According to a 2022 review in Antioxidants, there is also a lot of evidence showing that certain compounds in pomegranates may be associated with better blood sugar numbers and may be protective against oxidative stress and cell damage that can worsen health outcomes for people with Type 2 diabetes.
"Pomegranates are high in anthocyanins, which are strong antioxidants and also responsible for their beautiful ruby red color," says Sarah Pflugradt, M.S., RD, a dietitian and nutrition educator. She explains that these antioxidants are the main reason experts are looking into the potential health benefits of pomegranates.
"Low-grade chronic inflammation is known to be a root cause of many chronic conditions, such as heart disease, high blood pressure and Type 2 diabetes," explains Pflugradt. Experts believe that the antioxidants found in pomegranates might help counteract that inflammation and thus reduce the risk of these and other health conditions, according to a 2021 review in the International Journal of Functional Nutrition.
How to Eat a Pomegranate
Pomegranates are delicious when eaten by themselves but can be tricky to deseed.
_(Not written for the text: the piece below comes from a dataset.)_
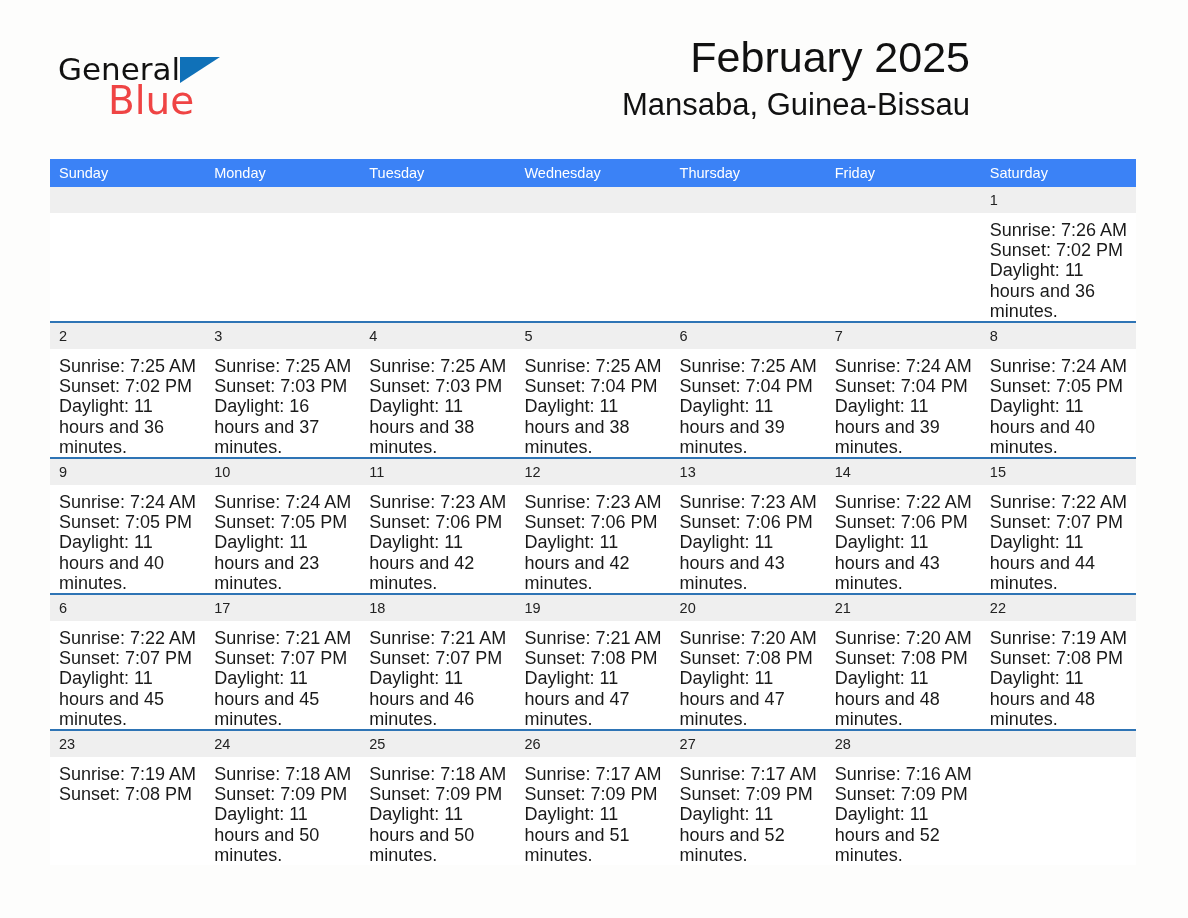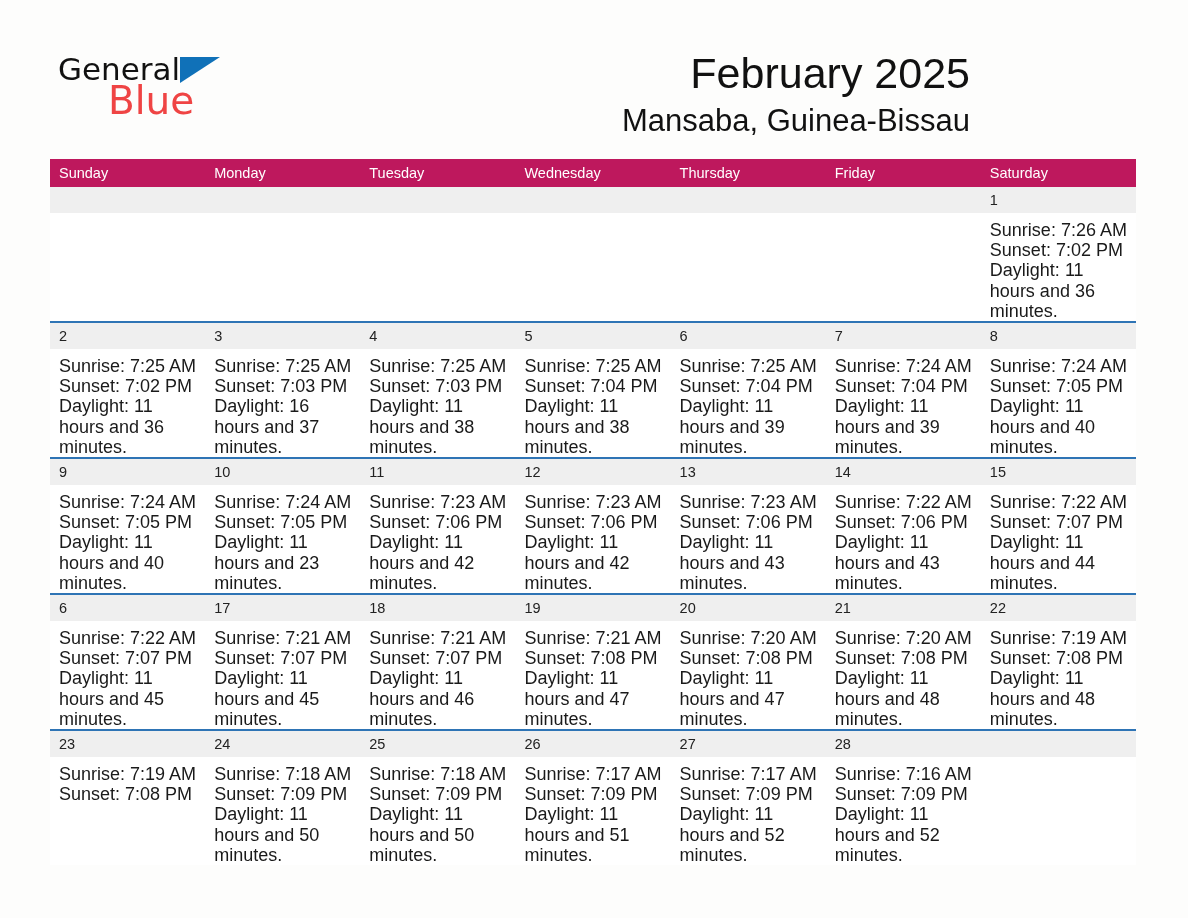"February 2025" .title-block { top: 48px -> 32px }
If you want a more convenient way to get the seeds, buy them by the cup at your local market. "Me and my kids simply love the juicy and crunchy seeds (arils) and enjoy eating as is," says Pathak. Pathak also recommends using them as a yogurt or salad topper, inside sandwich wraps or as pie filling.
Pflugradt, on the other hand, likes sprinkling pomegranate seeds onto savory hummus or drinking pomegranate juice post-workout.
The Bottom Line
As with all foods, pomegranates don't have magical health properties, and they won't make or break a healthy diet. That said, they're delicious and versatile, and there's strong evidence that the fiber in pomegranate seeds can promote digestive health and lower your risk of cardiovascular disease. There's also evidence that certain compounds found in pomegranates (and in higher concentrations in pomegranate juice) might help reduce inflammation, promote better blood sugar control and reduce your risk of several chronic health conditions. That's a lot of benefits in those tiny seeds!